O fato de não poder contar com Prestianni no início da competição pode pesar na decisão do técnico Lionel Scaloni de convocá-lo. Caso entre na lista de 26 jogadores, o atacante ficará à disposição contra a Jordânia e nas fases de mata-mata.
Entenda a punição a Prestianni
A Uefa aplicou seis jogos de suspensão ao constatar que houve ofensa racista a Vini Jr, no duelo entre Benfica e Real Madrid, pela Liga dos Campeões. Três partidas são obrigatórias, sendo que ele só cumpriu uma.
As outras três estão condicionadas a um período probatório de dois anos, nos quais ele não pode cometer outros casos de ofensa racista.
A partida entre Benfica e Real Madrid, em 17 de fevereiro, ficou paralisada por cerca de 10 minutos por causa do protocolo antirracismo acionado pelo juiz, após denúncia do brasileiro. Após confusão na comemoração de seu gol, ele acusou Prestianni de chamá-lo de 'mono' (macaco, em espanhol), enquanto escondia a boca com a camisa.
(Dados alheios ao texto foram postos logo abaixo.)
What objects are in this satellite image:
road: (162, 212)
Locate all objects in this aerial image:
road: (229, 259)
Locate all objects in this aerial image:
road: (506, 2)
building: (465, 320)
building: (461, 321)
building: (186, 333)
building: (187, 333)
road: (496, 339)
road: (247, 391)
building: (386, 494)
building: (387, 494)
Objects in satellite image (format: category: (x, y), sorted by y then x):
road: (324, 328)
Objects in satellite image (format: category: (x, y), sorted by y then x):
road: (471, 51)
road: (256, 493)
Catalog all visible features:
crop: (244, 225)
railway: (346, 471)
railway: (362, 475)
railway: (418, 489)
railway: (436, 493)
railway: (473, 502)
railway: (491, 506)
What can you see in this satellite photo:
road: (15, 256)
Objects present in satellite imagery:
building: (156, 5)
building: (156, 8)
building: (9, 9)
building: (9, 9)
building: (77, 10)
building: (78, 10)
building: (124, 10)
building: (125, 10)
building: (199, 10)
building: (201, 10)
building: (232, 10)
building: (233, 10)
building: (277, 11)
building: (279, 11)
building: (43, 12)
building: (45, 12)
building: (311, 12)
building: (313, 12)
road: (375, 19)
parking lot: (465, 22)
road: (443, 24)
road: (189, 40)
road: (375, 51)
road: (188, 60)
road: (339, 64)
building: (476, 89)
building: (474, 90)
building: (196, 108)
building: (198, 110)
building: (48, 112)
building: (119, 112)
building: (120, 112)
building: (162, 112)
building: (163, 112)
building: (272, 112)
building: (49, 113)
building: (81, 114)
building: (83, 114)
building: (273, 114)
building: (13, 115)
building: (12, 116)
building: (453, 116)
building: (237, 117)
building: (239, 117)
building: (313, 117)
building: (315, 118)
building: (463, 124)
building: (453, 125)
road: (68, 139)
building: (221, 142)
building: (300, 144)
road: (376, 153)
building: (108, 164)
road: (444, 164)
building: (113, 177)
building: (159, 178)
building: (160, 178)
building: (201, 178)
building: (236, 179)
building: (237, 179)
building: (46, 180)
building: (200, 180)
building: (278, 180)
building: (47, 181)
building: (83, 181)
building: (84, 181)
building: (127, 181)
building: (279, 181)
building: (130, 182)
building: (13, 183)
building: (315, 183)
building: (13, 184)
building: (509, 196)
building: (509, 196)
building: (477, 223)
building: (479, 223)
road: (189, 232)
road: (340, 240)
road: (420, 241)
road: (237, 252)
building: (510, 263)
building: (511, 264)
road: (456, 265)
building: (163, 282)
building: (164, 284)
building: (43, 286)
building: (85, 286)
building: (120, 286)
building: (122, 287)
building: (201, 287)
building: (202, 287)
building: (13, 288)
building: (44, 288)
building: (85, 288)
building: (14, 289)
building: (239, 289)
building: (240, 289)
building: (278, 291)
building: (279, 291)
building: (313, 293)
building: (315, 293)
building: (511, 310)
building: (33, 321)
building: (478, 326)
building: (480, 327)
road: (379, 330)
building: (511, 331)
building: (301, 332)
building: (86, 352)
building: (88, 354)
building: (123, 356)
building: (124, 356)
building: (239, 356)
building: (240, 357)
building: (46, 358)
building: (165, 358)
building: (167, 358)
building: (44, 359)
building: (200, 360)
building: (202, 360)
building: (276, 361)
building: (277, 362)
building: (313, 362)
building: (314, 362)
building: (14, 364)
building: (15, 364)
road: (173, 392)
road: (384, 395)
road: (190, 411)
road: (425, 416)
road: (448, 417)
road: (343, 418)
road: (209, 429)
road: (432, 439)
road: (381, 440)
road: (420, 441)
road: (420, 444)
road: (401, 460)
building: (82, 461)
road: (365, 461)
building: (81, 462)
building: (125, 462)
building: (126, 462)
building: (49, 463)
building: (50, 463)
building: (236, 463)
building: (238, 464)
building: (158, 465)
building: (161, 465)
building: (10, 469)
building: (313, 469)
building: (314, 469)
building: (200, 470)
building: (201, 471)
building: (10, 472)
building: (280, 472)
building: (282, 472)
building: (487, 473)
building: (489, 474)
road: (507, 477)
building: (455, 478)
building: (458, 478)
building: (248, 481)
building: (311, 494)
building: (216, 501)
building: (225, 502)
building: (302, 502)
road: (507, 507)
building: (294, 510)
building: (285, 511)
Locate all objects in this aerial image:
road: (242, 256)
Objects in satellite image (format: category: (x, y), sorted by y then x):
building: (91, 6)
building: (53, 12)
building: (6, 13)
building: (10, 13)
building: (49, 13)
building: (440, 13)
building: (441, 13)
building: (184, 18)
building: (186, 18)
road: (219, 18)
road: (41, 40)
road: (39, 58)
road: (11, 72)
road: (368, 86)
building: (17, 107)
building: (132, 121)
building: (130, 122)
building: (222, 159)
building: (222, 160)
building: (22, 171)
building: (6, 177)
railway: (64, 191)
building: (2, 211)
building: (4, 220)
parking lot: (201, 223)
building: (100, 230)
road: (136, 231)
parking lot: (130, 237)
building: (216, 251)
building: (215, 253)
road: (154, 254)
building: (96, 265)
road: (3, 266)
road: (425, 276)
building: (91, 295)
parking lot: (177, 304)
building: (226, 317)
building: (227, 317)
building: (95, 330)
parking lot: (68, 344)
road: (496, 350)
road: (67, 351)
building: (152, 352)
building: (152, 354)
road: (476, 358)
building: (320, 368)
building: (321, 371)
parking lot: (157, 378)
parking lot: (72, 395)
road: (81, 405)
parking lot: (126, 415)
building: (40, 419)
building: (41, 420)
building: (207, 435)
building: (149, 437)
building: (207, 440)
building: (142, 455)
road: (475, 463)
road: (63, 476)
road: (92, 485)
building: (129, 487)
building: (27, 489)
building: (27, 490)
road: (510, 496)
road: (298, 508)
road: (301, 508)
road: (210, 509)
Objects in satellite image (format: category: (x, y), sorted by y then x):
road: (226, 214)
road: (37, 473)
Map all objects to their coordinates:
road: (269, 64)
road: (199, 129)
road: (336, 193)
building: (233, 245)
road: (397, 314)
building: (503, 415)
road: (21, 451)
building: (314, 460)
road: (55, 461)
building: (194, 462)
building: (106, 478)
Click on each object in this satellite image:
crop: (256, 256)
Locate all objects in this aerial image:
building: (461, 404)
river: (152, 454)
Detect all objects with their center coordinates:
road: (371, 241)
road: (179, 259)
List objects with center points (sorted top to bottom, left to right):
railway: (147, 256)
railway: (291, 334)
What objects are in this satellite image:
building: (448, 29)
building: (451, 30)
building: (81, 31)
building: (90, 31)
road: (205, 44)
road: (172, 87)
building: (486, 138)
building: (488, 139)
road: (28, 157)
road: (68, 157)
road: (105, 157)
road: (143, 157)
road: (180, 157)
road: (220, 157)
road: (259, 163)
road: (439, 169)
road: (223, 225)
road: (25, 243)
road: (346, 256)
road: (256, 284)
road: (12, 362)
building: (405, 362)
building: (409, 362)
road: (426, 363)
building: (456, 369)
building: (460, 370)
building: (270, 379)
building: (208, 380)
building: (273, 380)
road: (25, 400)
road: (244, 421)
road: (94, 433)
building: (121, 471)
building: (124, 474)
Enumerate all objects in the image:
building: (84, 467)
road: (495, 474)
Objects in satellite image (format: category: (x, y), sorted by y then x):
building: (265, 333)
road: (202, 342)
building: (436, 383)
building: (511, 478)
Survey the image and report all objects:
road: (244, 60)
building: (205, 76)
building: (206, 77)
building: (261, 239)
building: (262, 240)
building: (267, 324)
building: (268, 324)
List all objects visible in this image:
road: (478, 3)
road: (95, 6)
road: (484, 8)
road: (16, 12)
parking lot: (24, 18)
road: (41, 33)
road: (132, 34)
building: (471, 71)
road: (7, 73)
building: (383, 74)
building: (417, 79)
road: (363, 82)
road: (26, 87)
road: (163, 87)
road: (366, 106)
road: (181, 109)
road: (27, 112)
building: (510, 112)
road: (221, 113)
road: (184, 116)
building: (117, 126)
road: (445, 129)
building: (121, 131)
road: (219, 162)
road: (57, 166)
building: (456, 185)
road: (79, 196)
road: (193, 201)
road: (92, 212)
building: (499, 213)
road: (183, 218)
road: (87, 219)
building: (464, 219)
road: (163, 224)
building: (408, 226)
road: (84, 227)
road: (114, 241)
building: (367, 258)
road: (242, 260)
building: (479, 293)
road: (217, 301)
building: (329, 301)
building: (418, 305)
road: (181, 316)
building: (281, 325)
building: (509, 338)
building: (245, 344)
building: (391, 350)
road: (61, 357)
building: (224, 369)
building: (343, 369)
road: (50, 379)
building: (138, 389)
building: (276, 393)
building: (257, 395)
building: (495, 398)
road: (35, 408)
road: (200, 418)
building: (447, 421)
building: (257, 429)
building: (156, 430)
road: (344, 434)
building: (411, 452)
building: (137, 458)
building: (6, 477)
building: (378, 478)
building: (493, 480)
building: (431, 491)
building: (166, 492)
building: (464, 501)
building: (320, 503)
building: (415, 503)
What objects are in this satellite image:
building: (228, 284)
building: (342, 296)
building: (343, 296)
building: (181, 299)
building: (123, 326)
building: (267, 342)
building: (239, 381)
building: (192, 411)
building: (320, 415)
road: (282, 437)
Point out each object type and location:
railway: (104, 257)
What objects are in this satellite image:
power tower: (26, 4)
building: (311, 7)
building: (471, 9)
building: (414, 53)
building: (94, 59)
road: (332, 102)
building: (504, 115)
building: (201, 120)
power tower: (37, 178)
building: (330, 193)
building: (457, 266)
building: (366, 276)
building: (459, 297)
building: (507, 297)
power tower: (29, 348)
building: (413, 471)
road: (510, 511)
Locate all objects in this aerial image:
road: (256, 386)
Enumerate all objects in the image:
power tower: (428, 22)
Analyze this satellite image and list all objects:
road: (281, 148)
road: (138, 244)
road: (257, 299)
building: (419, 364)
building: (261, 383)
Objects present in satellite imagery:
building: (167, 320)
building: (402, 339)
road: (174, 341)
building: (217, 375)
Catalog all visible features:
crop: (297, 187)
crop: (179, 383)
O brasileiro ainda foi alvo de alguns torcedores do Benfica no estádio, que imitaram macaco em direção dele. Em postagem nas redes sociais, o argentino negou a acusação à época e recebeu o apoio do clube português:
"Em nenhum momento proferi insultos racistas contra o jogador Vinicius Júnior, que infelizmente interpretou mal o que pensou ter ouvido".
Por outro lado, Mbappé saiu em defesa do companheiro e confirmou a acusação de racismo: "Ele disse cinco vezes que Vini é um macaco. Eu, Vini e muitos jogadores do Real Madrid perdemos o controle declarou", completou.
Depois, o órgão disciplinar da entidade considerou o caso como comportamento discriminatório e aplicou a suspensão, que agora ganha alcance mundial com a decisão da Fifa.